The journey to the Olympic springboards and platforms of Paris 2024 begins in earnest at this week's British Diving Championships.
The flagship domestic British Diving event got underway at Sheffield's Ponds Forge this evening (Thursday 25th May), with a quickfire set of platform synchro events that saw Edinburgh Diving duo Libby Duke and Ellen Gillespie score 238.35 points - an improvement of 36.5 points from February's British National Diving Cup - on the way to the Women's 10m Synchro title.
In the three days ahead, there are some stacked fields lining up across both women's and men's events, with senior teams for July's World Aquatics Championships and next month's European Games set to be selected following this weekend's performances.
Olympic champion Matty Lee, Commonwealth gold medallist Dan Goodfellow, double European and Commonwealth champion Andrea Spendolini-Sirieix, Lois Toulson and Kyle Kothari - who both stepped on to European and Commonwealth podiums in the space of a fortnight in 2022 - are among those involved in the coming days.
The World Championships in Fukuoka, Japan and the Krakow-based European Games will provide opportunities for British divers to secure Olympic quota spots for next summer in Paris - so British Swimming Associate Performance Director Tim Jones knows the importance of these Championships, both in terms of that future goal and in seeing the athletes stepping up in high-level competition right now.
"It's difficult to overstate the importance of this event, not just in the context of this season but also the lead-in to Paris as well," he said.
"We're very clear in our own minds around what the goal is for the World Championships, and that's ultimately around qualification and qualifying as many [Olympic] spots as possible. Medals will come as a by-product of that.
"We've seen some disruption in the diving calendar these last couple of years, there have not been lots of quality opportunities - we've tried to open up this event a little more to encourage some more international teams to travel as well, and I think we'll see that growing in the coming years.

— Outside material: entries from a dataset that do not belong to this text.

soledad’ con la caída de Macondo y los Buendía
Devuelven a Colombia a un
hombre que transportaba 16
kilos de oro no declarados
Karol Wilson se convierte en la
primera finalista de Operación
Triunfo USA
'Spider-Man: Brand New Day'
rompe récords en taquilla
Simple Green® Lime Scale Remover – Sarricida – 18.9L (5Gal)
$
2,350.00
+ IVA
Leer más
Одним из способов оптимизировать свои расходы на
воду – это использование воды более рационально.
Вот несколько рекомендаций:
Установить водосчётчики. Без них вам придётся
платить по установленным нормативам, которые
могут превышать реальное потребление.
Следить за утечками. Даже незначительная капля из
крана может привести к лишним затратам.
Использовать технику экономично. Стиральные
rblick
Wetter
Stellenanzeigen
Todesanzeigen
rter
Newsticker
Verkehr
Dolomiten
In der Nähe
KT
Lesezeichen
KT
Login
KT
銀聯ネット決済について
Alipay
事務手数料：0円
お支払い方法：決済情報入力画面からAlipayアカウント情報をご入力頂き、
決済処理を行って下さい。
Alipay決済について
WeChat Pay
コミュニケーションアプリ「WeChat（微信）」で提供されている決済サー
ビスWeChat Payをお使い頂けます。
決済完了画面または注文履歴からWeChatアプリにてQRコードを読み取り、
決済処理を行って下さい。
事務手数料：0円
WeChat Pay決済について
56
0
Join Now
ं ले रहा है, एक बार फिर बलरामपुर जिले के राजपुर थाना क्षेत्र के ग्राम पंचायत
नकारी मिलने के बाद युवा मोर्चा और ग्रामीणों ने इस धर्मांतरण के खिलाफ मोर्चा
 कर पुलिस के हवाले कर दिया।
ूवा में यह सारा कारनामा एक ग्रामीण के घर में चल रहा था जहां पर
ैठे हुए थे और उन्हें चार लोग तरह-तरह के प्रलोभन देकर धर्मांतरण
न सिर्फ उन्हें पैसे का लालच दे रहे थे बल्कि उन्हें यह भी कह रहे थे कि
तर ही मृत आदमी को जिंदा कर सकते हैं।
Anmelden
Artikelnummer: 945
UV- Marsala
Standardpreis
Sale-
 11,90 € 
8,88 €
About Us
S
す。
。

"This is important, it's a line in the sand, it allows us to select our teams for the World Championships and European Games, but it's ultimately one of only a relatively small group of quality competitions between now and Paris, so everybody has to make the most of it."
The new-look format for the British Diving Championships will see the number of athletes competing in finals upped from eight to 12, helping to drive both international involvement and the top-class feel of the event.
This is an important step, according to Jones, and one that is set to serve up some eye-catching final showdowns across the weekend, with some packed British fields sure to vie for the national titles and international selection.
"We've now gone to a full final of 12 and up to six athletes can be from overseas - we'll continue to review that and see if it's the right numbers, but ultimately there are no fewer opportunities for British divers and there could potentially be more opportunities for our divers," he added.
"We'd like to grow this event. The World Cup series is a fairly exclusive series for people that are already prominent at the top of the world, and events like this allow people that are up-and-coming, both domestically but also internationally, to feature and to have a good hit out. There are some really strong fields here this weekend."
Many of the divers competing this weekend arrive in Sheffield off the back of international events earlier in the year - with some competing at the World Aquatics Diving World Cup legs in China and Canada, others heading to the United States as part of a Four Nations contest, and a junior group gaining valuable experience at the Dresden International.
"Knowing the quality of the opposition at the World Cup event in China, it's something we felt we couldn't afford to miss out on, and I think our decision was vindicated around that. There was then a fairly quick turnaround to Montreal, and again, there were some really positive signs there," said Tim.
"We probably gained a couple of medals we may not normally have expected to pick up, but equally, there are a couple of medals that we probably lost out on, so we need to examine those as well quite carefully.
"In between that was the Four Nations event in Indianapolis. This seemed a great option for us, and because some of those other significant nations hadn't travelled to China, they were taking their best divers to Indianapolis, so again, all in all, that seemed to be a really positive experience for all involved."
Back in Sheffield, the opening session of the British Diving Championships saw Libby Duke and Ellen Gillespie open proceedings with a strong showing in the Women's 10m Synchro. A Forward 2 1/2 Somersaults 1 Twist Pike (5152B) worth 59.16 in round four was the highlight for the Edinburgh Diving pair, who finished on an overall 238.35 points - a big improvement from from February's National Diving Cup.
Reflecting on the performance at the start of a busy competition for both of them, Duke said: "We've worked pretty hard. We always enjoy synchro as our opening event, and we definitely did our best and made ourselves proud.
"It's just a case of seeing how we get on this week. We've got 3m Synchro tomorrow as well, it's good to get started. Most of the dives we do in our individual as well, so it's more about getting in there and showing people what we can do."
Gillespie added: "I was feeling confident coming in and was just looking forward to getting the weekend started. It's always good to get the week started on synchro as a little warm-up event for us, and I'm looking forward to the rest of the week now."